- EXERCISE REQUIREMENTS -
Restate the records that follow word for word; no pictures should appear.

Image sets with object changes:
++++++++++
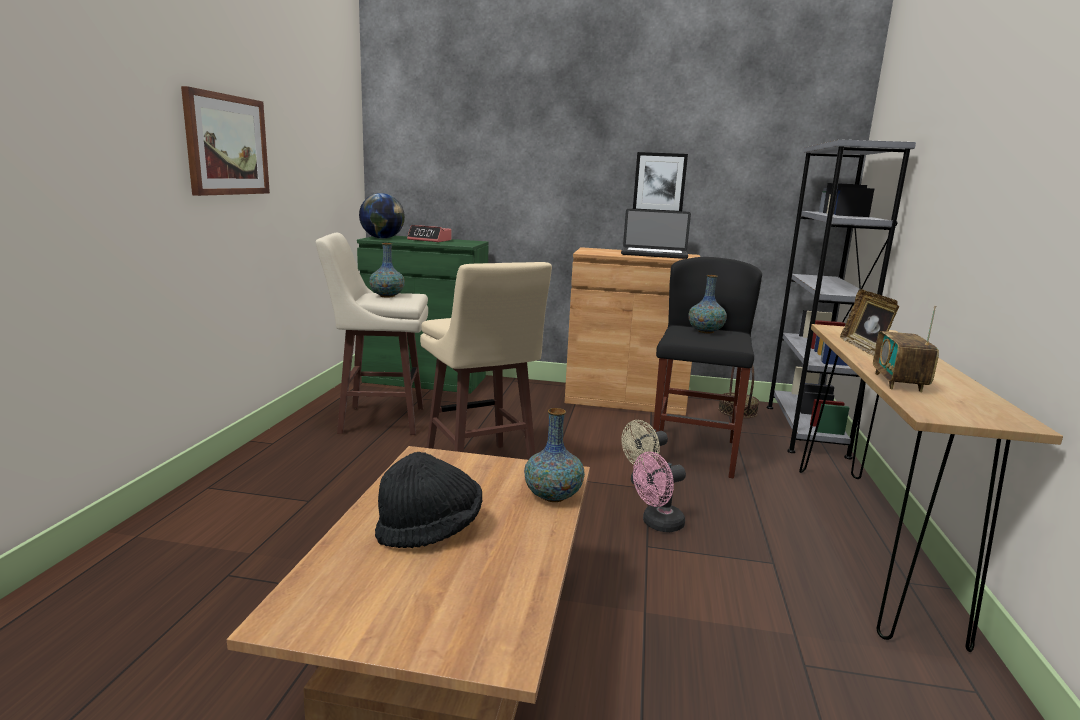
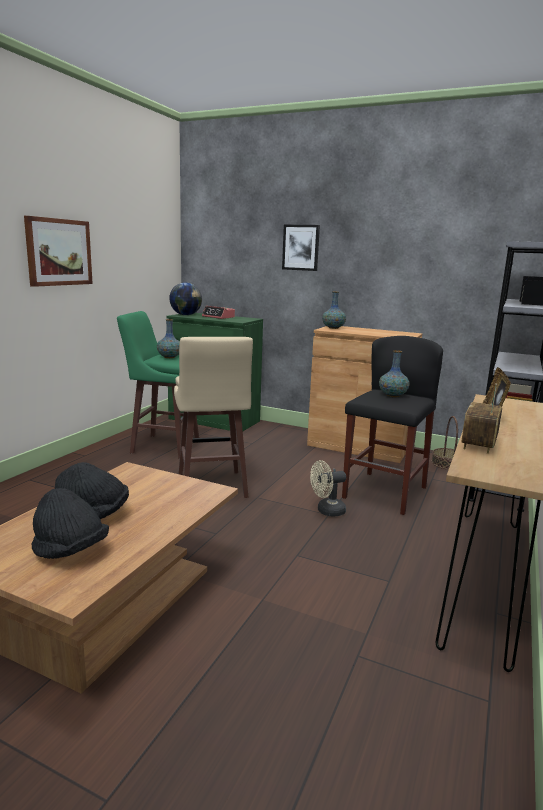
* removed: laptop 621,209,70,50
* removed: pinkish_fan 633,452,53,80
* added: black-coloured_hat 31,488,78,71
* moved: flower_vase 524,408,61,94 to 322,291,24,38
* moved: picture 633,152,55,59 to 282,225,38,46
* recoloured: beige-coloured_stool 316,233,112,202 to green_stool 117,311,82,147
++++++++++
- RESULT -
* removed: laptop 621,209,70,50
* removed: pinkish_fan 633,452,53,80
* added: black-coloured_hat 31,488,78,71
* moved: flower_vase 524,408,61,94 to 322,291,24,38
* moved: picture 633,152,55,59 to 282,225,38,46
* recoloured: beige-coloured_stool 316,233,112,202 to green_stool 117,311,82,147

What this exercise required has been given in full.